* [TEXT EXTRACT]:
Learn R Programming

BayesSIM (version 1.0.0)

gpPolar: Bayesian Single-Index Regression with Gaussian Process Link and One-to-One Polar Transformation

Description

Fits a single–index model \(Y_i \sim \mathcal{N}(f(X_i'\theta), \sigma^2), i = 1,\cdots,n\), where the index \(\theta\) is specified and computed via a one-to-one polar transformation, and the link \(f(\cdot)\) is represented with a Gaussian process.

Usage

gpPolar(
  formula,
  data,
  prior = NULL,
  init = NULL,
  monitors = NULL,
  niter = 10000,
  nburnin = 1000,
  thin = 1,
  nchain = 1,
  setSeed = FALSE
)

gpPolar_setup( formula, data, prior = NULL, init = NULL, monitors = NULL, niter = 10000, nburnin = 1000, thin = 1, nchain = 1, setSeed = FALSE )

gpPolarHigh( formula, data, prior = NULL, init = NULL, monitors = NULL, niter = 10000, nburnin = 1000, thin = 1, nchain = 1, setSeed = FALSE )

gpPolarHigh_setup( formula, data, prior = NULL, init = NULL, monitors = NULL, niter = 10000, nburnin = 1000, thin = 1, nchain = 1, setSeed = FALSE )

Value

A list typically containing:

coefficients

Mean estimates of index vector. Return list of model_setup does not include it.

ses

Mean standard error of index vector. Return list of model_setup does not include it.

* [TASKS FOR THIS EXERCISE]:
A – Name every function shown in the Usage section of the gpPolar documentation above.
B – According to the gpPolar documentation, what is used to represent the link function?
C – Please reproduce everything in the gpPolar documentation from "BayesSIM (version 1.0.0)" down to "a Gaussian process.".

* [RECORDS PROVIDED]:
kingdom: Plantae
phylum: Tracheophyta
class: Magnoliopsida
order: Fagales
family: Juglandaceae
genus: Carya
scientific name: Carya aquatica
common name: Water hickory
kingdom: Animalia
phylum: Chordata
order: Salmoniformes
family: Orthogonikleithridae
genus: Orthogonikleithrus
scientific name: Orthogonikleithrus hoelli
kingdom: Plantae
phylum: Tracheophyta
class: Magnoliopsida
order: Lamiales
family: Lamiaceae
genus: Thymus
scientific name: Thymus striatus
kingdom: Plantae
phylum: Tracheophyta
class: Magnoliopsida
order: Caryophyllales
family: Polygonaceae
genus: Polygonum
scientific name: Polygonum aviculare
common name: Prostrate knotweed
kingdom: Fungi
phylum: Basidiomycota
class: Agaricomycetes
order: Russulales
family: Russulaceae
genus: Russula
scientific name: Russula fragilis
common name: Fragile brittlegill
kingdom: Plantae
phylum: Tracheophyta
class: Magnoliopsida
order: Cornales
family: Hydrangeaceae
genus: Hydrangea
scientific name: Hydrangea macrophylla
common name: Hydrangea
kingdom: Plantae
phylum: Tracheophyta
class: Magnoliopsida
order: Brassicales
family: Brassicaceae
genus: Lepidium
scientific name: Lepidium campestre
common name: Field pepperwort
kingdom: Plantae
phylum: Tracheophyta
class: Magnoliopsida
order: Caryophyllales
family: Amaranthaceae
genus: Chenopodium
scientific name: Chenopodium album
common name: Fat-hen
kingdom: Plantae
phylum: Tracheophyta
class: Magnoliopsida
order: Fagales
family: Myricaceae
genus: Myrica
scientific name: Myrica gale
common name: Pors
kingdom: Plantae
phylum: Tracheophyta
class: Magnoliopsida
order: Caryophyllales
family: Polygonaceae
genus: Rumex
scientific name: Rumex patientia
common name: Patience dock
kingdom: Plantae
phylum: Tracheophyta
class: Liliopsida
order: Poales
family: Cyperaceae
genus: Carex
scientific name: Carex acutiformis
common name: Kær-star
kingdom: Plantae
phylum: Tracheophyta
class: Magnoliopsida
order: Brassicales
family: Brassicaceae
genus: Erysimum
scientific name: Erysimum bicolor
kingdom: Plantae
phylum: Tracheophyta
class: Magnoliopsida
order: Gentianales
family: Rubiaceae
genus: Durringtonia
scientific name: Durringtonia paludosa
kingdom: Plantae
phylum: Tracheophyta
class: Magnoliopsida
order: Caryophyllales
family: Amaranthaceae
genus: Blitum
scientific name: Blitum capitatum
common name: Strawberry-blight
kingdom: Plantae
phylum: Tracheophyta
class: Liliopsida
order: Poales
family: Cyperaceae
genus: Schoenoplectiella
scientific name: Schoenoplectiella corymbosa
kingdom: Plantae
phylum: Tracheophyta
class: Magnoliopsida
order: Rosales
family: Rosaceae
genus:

* [ANSWERS BELOW]:
A – gpPolar, gpPolar_setup, gpPolarHigh, gpPolarHigh_setup

B – A Gaussian process.

C –
BayesSIM (version 1.0.0)

gpPolar: Bayesian Single-Index Regression with Gaussian Process Link and One-to-One Polar Transformation

Description

Fits a single–index model \(Y_i \sim \mathcal{N}(f(X_i'\theta), \sigma^2), i = 1,\cdots,n\), where the index \(\theta\) is specified and computed via a one-to-one polar transformation, and the link \(f(\cdot)\) is represented with a Gaussian process.